Sharon Brown | 23 February 2025

hi

Sebastiano Poli | 27 March 2025

Regulating the digital universe is one of the most complex challenges of the contemporary age. The deterritorial nature of digital technologies, the rapidity with which they develop and the extreme heterogeneity of the actors involved make it difficult to develop a stable and shared regulatory framework. Yet it is precisely because of this complexity that there is a strong need for a broader involvement of citizens (and residents in Member States) in the decision-making processes shaping the European digital space. Instruments such as the ECI, the European Citizens’ Panels and other forms of participatory and deliberative democracy therefore play a central role. 

Of course, to participate (and do it seriously) you must, first of all, understand: This is a challenging challenge that urgently needs to be addressed in order to enable informed and efficient participation, namely the fight against digital illiteracy. According to data published by Eurostat in February 2024, around 45% of Europeans aged 16-74 lack basic digital skills, while almost 7% have never used the internet (https://ec.europa.eu/eurostat/en/web/products-eurostat-news/w/ddn-20240222-1). Without a serious and comprehensive European digital training and inclusion plan, the risk is that the digital economy will develop unevenly, reinforcing social asymmetries and excluding large sections of the population from the possibility of fully exercising their citizenship rights.

Admittedly, the regulation of systems using artificial intelligence is a crucial point. Professions such as voice actor, graphic artist, illustrator or composer are now exposed to the real risk of being replaced by algorithms capable of reproducing voice, images or music, without adequate economic or moral recognition. 

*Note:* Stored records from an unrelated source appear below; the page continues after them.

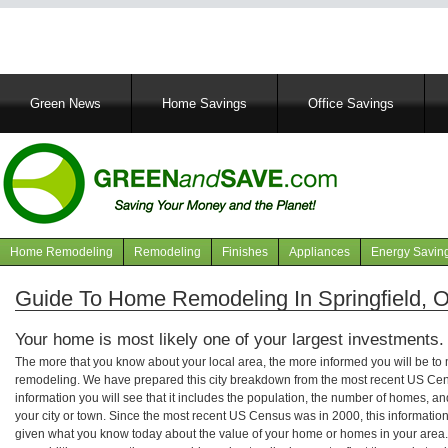
Main
Green News
Home Savings
Office Savings
navigation
Home Remodeling
Remodeling
Finishes
Appliances
Energy Savin
Navigation
articles
Guide To Home Remodeling In Springfield, 
Your home is most likely one of your largest investments.
The more that you know about your local area, the more informed you will be t
remodeling. We have prepared this city breakdown from the most recent US Cen
information you will see that it includes the population, the number of homes, a
your city or town. Since the most recent US Census was in 2000, this informati
given what you know today about the value of your home or homes in your area. 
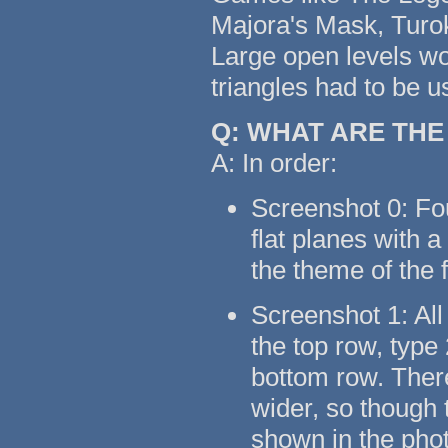
Majora's Mask, Turok
Large open levels wo
triangles had to be u
Q: WHAT ARE TH
A: In order:
Screenshot 0: Fo
flat planes with 
the theme of the 
Screenshot 1: All
the top row, type
bottom row. There
wider, so though t
shown in the pho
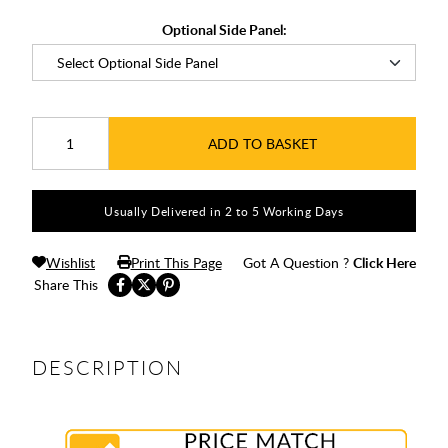
Optional Side Panel:
ADD TO BASKET
Usually Delivered in 2 to 5 Working Days
Wishlist
Print This Page
Got A Question ?
Click Here
Share This
DESCRIPTION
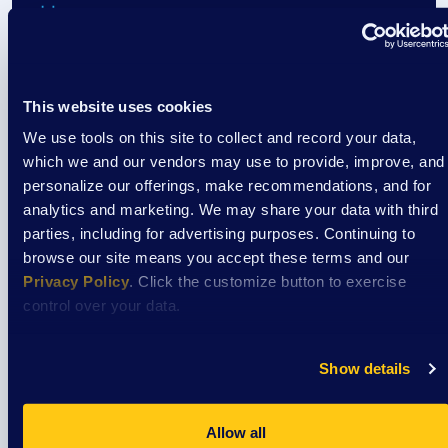
Event
Cooking Classes at Aptiv
This website uses cookies
We use tools on this site to collect and record your data,
August 7
which we and our vendors may use to provide, improve, and
3:30 pm
/
Aptiv La Crosse Cafeteria
personalize our offerings, make recommendations, and for
analytics and marketing. We may share your data with third
parties, including for advertising purposes. Continuing to
View Event
browse our site means you accept these terms and our
Privacy Policy
. Click the customize button to exercise
control over your data.
Event
The CREW: Cool off @ Culver’s
Show details
Allow all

In the context of policies regulating the digital environment, a further aspect worthy of attention concerns the minimum age for access to social networks. This proposal has a personal meaning for me. During my childhood, I spent many hours in front of the computer, often out of boredom, lacking tools to interpret what I saw and interacted with. In retrospect, I recognise that early access to the digital world, and social media in particular, requires an emotional and cognitive maturity that I lacked (and that is the case for many younger people). Digital education should accompany the entry into these spaces in a gradual manner.

 The minimum age for access to social media should be set at 15 or 16 years, as already proposed or discussed in some Member States. In Spain, for example, the possibility of raising the minimum age for access to social networks to 16 years (https://cadenaser.com/nacional/2025/03/25/elevar-a-16-anos-la-edad-para-abrir-cuentas-en-las-redes-sociales-y-castigar-los-deepfakes-claves-de-la-ley-de-menores-en-el-entorno-digital-cadena-ser)is being discussed, while in France the possibility of providing explicit parental consent for children under 15 years of age is being considered (https://www.ilfattoquotidiano.it/2023/03/04/francia-no-ai-social-network-prima-dei-15-anni-la-proposta-di-legge-tutela-dei-giovanissimi/7085600). The aim of these proposals is not to punitively restrict access to digital, but rather to accompany young people on a more aware and secure path. The risks of early and unguided use of social media – from exposure to inappropriate content to cyberbullying, from digital addiction to online hate speech – require careful and balanced responses. 

In the light of what has been said, perhaps we should stop telling the digital as something false with respect to social reality, since it is now rooted in the social fabric and deeply affects its development. Therefore, if we aspire to a digital future that reflects our values, it is essential to participate, listen, contribute and speak out. 

Like democracy, the digital future also needs to be participated and lived.